Remember the different dimorphic fungi:

• Histoplasma capsulatum
• Blastomyces dermatitidis
• Coccidioides immitis
• Paracoccidiodies brasiliensis
• Sporothrix schenckii

Histoplasma infection route: spores are inhaled (remember the association with bats and caves), enter the lungs and travel to the alveolar spaces where immune cells trap them.  The spores are then spread through the lymph system to mediastinum where they can enter your blood stream.

Think of histoplama when a patient presents with symptoms after traveling to an endemic area:

Disseminated histoplasma can affect various systems:

GI: approximately 70% have GI involvement at autopsy, but manifestations occur in <10% of patients.  Can cause HSM, but typically results in ulcers/polypoid masses in the colon and ilium.

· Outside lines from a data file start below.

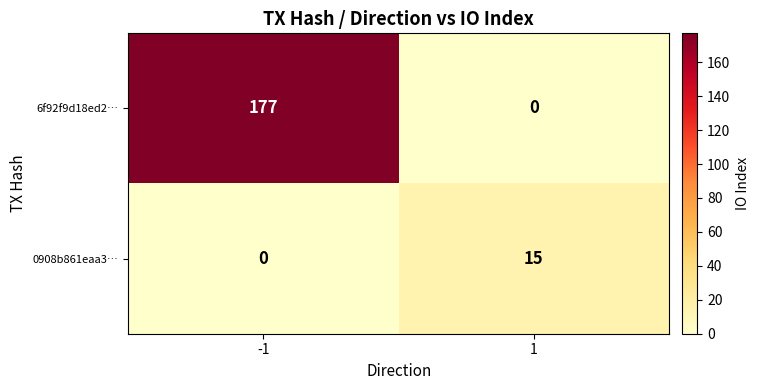

At which category is the sum across all series the highest?

-1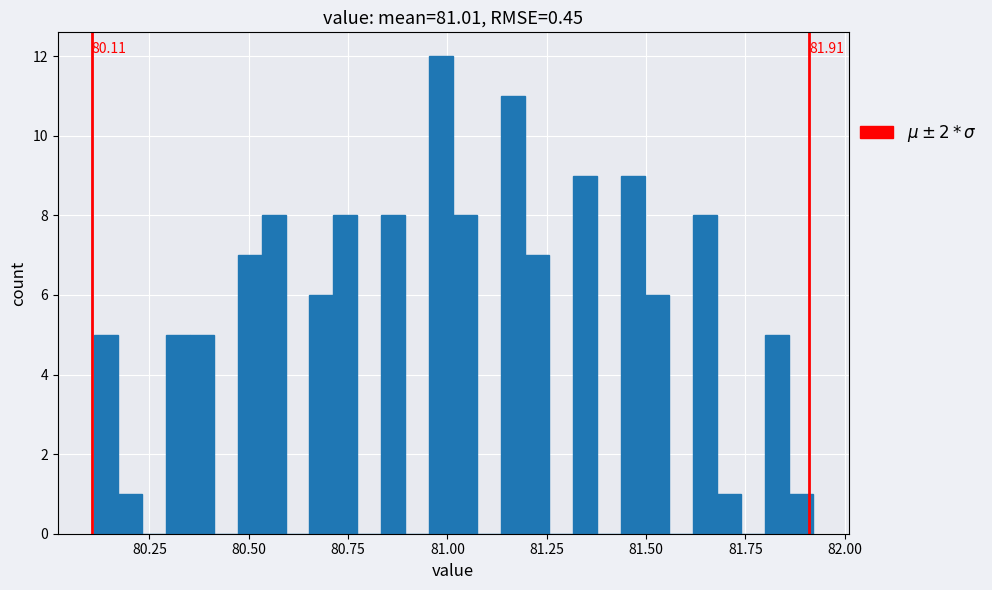

Read against the x-axis, roughly where is the centre of the tallest bar?

81.00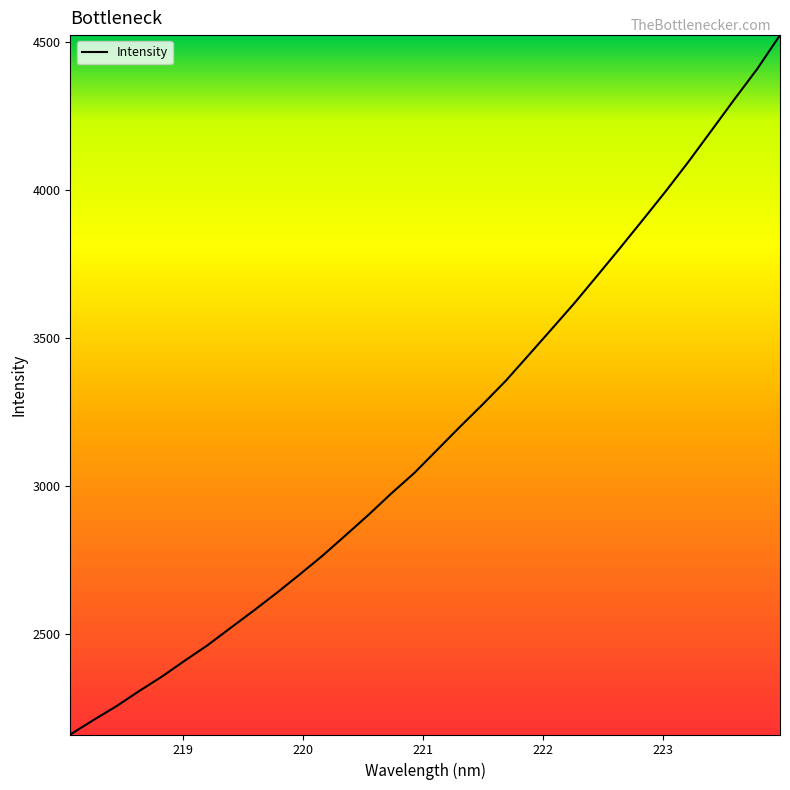

What is the greatest value displayed?

4522.2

Skin: reported in 10-15% of disseminated histoplasma; more common in patients with AIDs.  Lesions typically include nodules, papules, plaques, ulcers, vesicles, and generalized dermatitis.

Adrenal: common (80-90%) of autopsy cases, but overt adrenal insufficiency is rare – <10% of cases.

CNS: occurs in 5-20% of patients with disseminated histoplasma; more common in immunosuppressed individuals.

*Be able to recognize blastomyces (broad based budding yeast) and cocciodioidomycosis (thick walled spherules with endospores) on histology.

Treatment:

Amphotericin B (lipid formulation): recommended for patients sufficiently ill to require hospitalization; itraconaozle not recommended because it does not eradicate fungemia as rapidly.

Itraconazole: treatment of choice for mild/moderate symptoms and as step-down for people improving on amphoterician B.